- _Required work_: Copy, character for character, every line from the one containing "Now that you&#x27;ve" through the one containing "Web Management Service**", with both of those lines included.

+++ Source data +++

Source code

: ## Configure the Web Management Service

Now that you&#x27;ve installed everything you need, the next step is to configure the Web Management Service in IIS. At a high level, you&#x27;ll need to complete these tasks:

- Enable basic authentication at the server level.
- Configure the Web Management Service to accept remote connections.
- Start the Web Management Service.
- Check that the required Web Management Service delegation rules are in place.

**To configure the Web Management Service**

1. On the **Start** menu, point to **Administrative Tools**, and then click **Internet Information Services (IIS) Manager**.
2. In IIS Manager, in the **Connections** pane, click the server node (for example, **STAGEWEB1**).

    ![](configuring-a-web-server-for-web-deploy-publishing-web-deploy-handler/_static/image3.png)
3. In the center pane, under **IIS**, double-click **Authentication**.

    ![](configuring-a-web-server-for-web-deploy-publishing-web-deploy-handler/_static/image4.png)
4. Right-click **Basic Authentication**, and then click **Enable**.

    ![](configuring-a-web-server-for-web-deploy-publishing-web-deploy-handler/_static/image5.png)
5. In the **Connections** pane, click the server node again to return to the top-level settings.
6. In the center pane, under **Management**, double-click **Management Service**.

+++

- _Answer_:
Now that you&#x27;ve installed everything you need, the next step is to configure the Web Management Service in IIS. At a high level, you&#x27;ll need to complete these tasks:

- Enable basic authentication at the server level.
- Configure the Web Management Service to accept remote connections.
- Start the Web Management Service.
- Check that the required Web Management Service delegation rules are in place.

**To configure the Web Management Service**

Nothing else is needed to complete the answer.